Calvillo continues to be unaffected despite public displays of contempt.

“I think the silent majority know that I’m very capable of running this division,”He stated. “I’m a reformist. I reformed this division to be better because I expect excellence in myself.”

He has always placed safety first on his priority list.

“That’s what keeps me up at nights: Mak[ing] sure my firefighters are protected,”He said. “I’m in that arena fighting the good fight, and if you come into that arena with me and join me to go ahead and provide the best, then I’ll accept that feedback, right? But if you’re not doing it and you’re just pointing [fingers] and you’re in the cheap seats, I don’t want to hear it.”

Calvillo, who was made chief in 2011, has made important changes.

“I run a division now that’s No. 1 as far as ISO [International Organization for Standardization] 1,” he declared. “We’re working on an international accreditation where very few departments in the nation have both those standards, those gold standards.”

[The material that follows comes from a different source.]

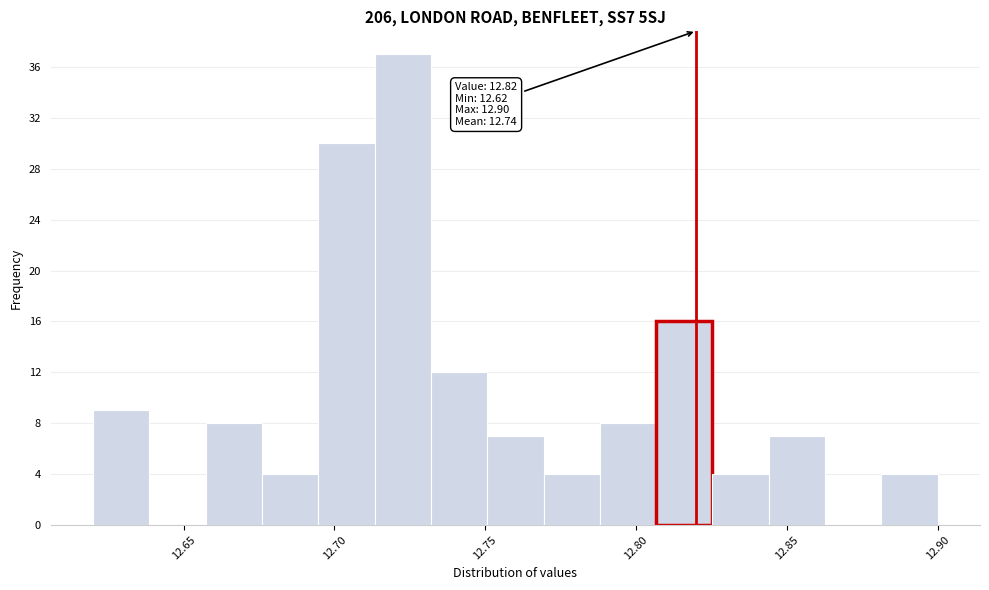

Read against the x-axis, roughly where is the centre of the tallest bar?

12.725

He also spent $1.8million dollars on state of the art, self-contained breathing devices with their own facepieces.

“Could you imagine if we didn’t have that during this the COVID pandemic?”He asked.

Structure fires are less common and response times are quicker. Seconds matter in life-threatening situations.

“I’ve put them in a good position as far as our staffing, getting our equipment, our training,”Calvillo spoke highly of the department and noted that the budget was balanced. “five years in a row from 2016.”

Calvillo is a man with great faith. He and Maria have three kids and Vincent, his son, is a firefighter. I asked him a final question: Does Vincent regret anything?

“I regret that I didn’t have more time,”He answered, with tears in the eyes, “But I’ve got to get on with my life.”